В скором времени искусство дяди толковать имена помогло мне пережить непростые первые недели в новой школе. К именам цепляются прежде всего, и моя фамилия стала полигоном для всевозможных издевательств: Фогг зазвучало как фук, фиг, фок-мачта, фокстрот, фокус-покус, фикус-пикус и т. д. Исчерпав себя в глумлении над моей фамилией, школьники принялись за первое имя. То, что имя непривычно кончалось на «о», повлекло за собой появление довольно немудреных кличек: Мокко, Пончо, Бандито, Мумбо-Юмбо, Мамбо, Жарко-Парко, — но на этом их фантазия не остановилась, и новые прозвища превзошли все мои ожидания. Марко стал Марко Поло, Марко Поло превратился в Половик, Половик — в Полоскуна, Полоскун — в Потаскуна. Последнее было вопиющим издевательством, и я опешил, впервые услышав его. Так или иначе, это школьное боевое крещение я выдержал, но стал постоянно ощущать беззащитность своего имени. Оно настолько слилось для меня с тем, кем я ощущал себя, что мне захотелось оградить свое имя от дальнейших покушений. В пятнадцать лет я стал везде подписываться М. С. Фогг, намеренно подражая светилам современной литературы и одновременно умиляясь тому, что инициалы совпадали и с сокращением слова «манускрипт». Дядя Вик искренне одобрил такую трактовку.

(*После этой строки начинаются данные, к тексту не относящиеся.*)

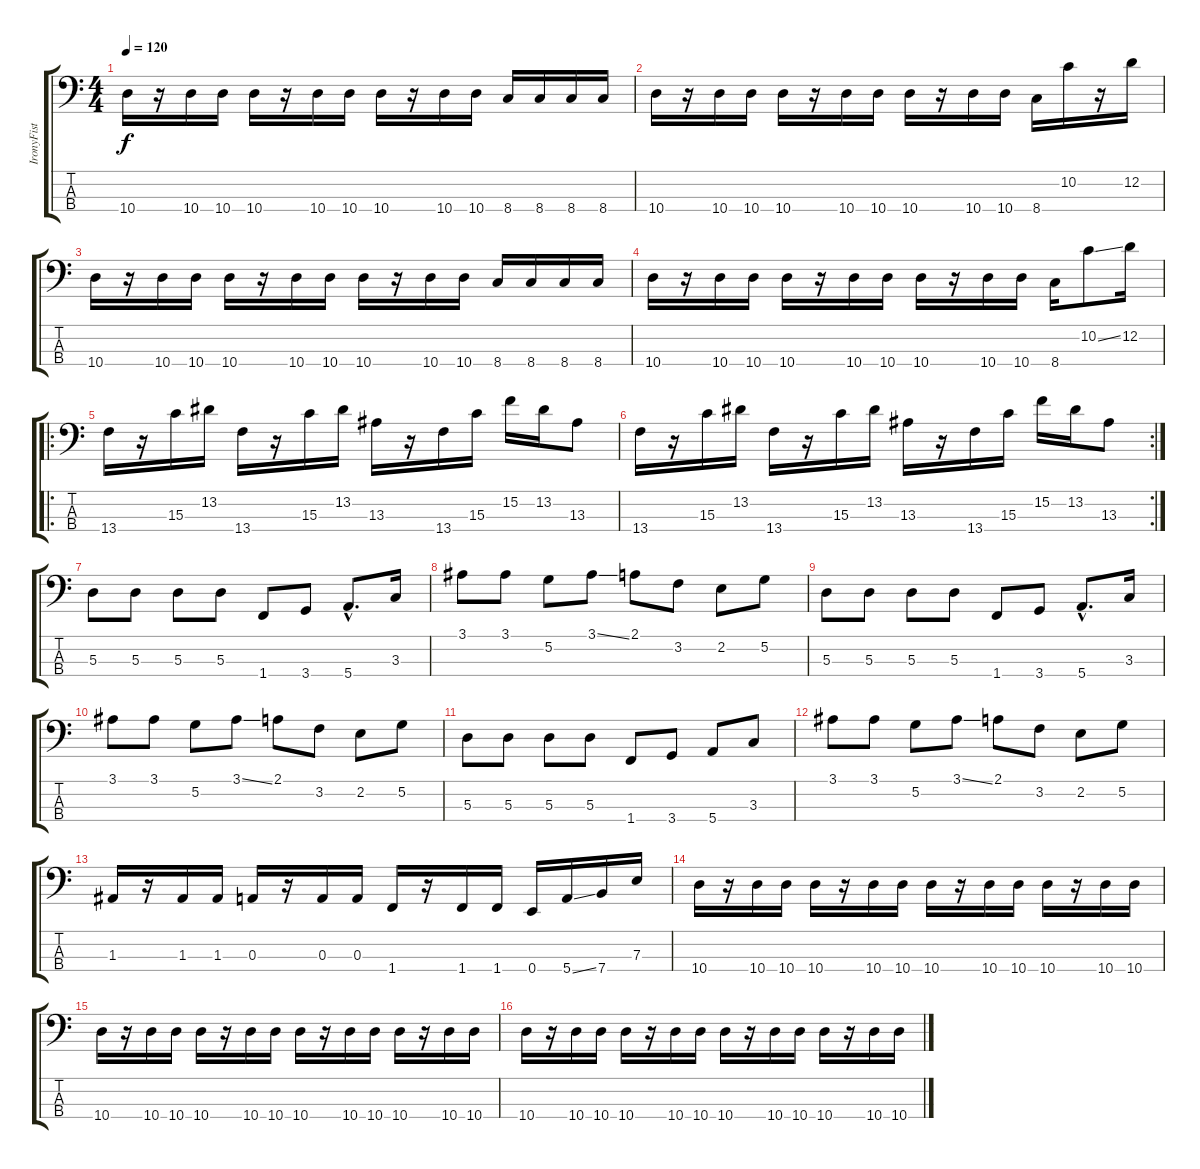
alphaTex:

\track ("IronyFist" "IronyFist") {instrument electricbassfinger}
\staff {score tabs}
\tuning (G2 D2 A1 E1) {hide}
\ts (4 4)
\tempo 120
\clef f4
\ks c
10.4.16{dy f} r.16 10.4.16 10.4.16 10.4.16 r.16 10.4.16 10.4.16 10.4.16 r.16 10.4.16 10.4.16 8.4.16 8.4.16 8.4.16 8.4.16 |
10.4.16 r.16 10.4.16 10.4.16 10.4.16 r.16 10.4.16 10.4.16 10.4.16 r.16 10.4.16 10.4.16 8.4.16 10.2.16 r.16 12.2.16 |
10.4.16 r.16 10.4.16 10.4.16 10.4.16 r.16 10.4.16 10.4.16 10.4.16 r.16 10.4.16 10.4.16 8.4.16 8.4.16 8.4.16 8.4.16 |
10.4.16 r.16 10.4.16 10.4.16 10.4.16 r.16 10.4.16 10.4.16 10.4.16 r.16 10.4.16 10.4.16 8.4.16 10.2{ss}.8 12.2.16 |
\ro
13.4.16 r.16 15.3.16 13.2.16 13.4.16 r.16 15.3.16 13.2.16 13.3.16 r.16 13.4.16 15.3.16 15.2.16 13.2.16 13.3.8 |
\rc 2
13.4.16 r.16 15.3.16 13.2.16 13.4.16 r.16 15.3.16 13.2.16 13.3.16 r.16 13.4.16 15.3.16 15.2.16 13.2.16 13.3.8 |
5.3.8 5.3.8 5.3.8 5.3.8 1.4.8 3.4.8 5.4{hac}.8{d} 3.3.16 |
3.1.8 3.1.8 5.2.8 3.1{ss}.8 2.1.8 3.2.8 2.2.8 5.2.8 |
5.3.8 5.3.8 5.3.8 5.3.8 1.4.8 3.4.8 5.4{hac}.8{d} 3.3.16 |
3.1.8 3.1.8 5.2.8 3.1{ss}.8 2.1.8 3.2.8 2.2.8 5.2.8 |
5.3.8 5.3.8 5.3.8 5.3.8 1.4.8 3.4.8 5.4.8 3.3.8 |
3.1.8 3.1.8 5.2.8 3.1{ss}.8 2.1.8 3.2.8 2.2.8 5.2.8 |
1.3.16 r.16 1.3.16 1.3.16 0.3.16 r.16 0.3.16 0.3.16 1.4.16 r.16 1.4.16 1.4.16 0.4.16 5.4{ss}.16 7.4.16 7.3.16 |
10.4.16 r.16 10.4.16 10.4.16 10.4.16 r.16 10.4.16 10.4.16 10.4.16 r.16 10.4.16 10.4.16 10.4.16 r.16 10.4.16 10.4.16 |
10.4.16 r.16 10.4.16 10.4.16 10.4.16 r.16 10.4.16 10.4.16 10.4.16 r.16 10.4.16 10.4.16 10.4.16 r.16 10.4.16 10.4.16 |
10.4.16 r.16 10.4.16 10.4.16 10.4.16 r.16 10.4.16 10.4.16 10.4.16 r.16 10.4.16 10.4.16 10.4.16 r.16 10.4.16 10.4.16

— Каждый человек — создатель своей жизни, — сказал он. — Книга, которую создаешь ты, еще пишется. Следовательно, это рукопись, манускрипт. Что же может быть логичнее?
Мало-помалу имя Марко перестало упоминаться. Для дяди я был Филеасом, а когда поступил в университет, для всех остальных я стал М. С. Некоторые умники говорили, что это еще и сокращенное название какой-то болезни, но к тому времени я уже снисходительно относился ко всем ассоциациям и насмешкам по поводу своего имени. Когда мы познакомились с китаянкой Китти By, она придумала мне еще несколько имен, но эти имена были, так сказать, ее личной собственностью, и к тому же они мне нравились: в особенных случаях она называла меня Фогги, а еще — Сирано, после событий, о которых я расскажу позднее. Если бы дядя Вик дожил до моей встречи с Китти, он наверняка порадовался бы тому, что Марко — в некотором роде — наконец достиг Китая.
Кларнетиста из меня не вышло: дыхание было слабым, губы не слушались, — и вскоре я отвертелся от дядиных уроков. С бейсболом дело обстояло получше, и к одиннадцати годам я превратился в типичного жилистого американского мальчишку, всюду ходящего в перчатке и постоянно тренирующего правую руку. Осенью бейсбол определенно выручил меня в стычках в новой школе. Потом, той первой весной после смерти мамы, меня отобрали в местную юниорскую лигу, и дядя Вик приходил болеть за меня почти на все игры. Правда, в июле 1958-го мы неожиданно переехали в Сент-Пол, в штат Миннесота (дяде преложили давать там уроки музыки, и он счел это редкой удачей), но на следующий год мы вернулись в Чикаго.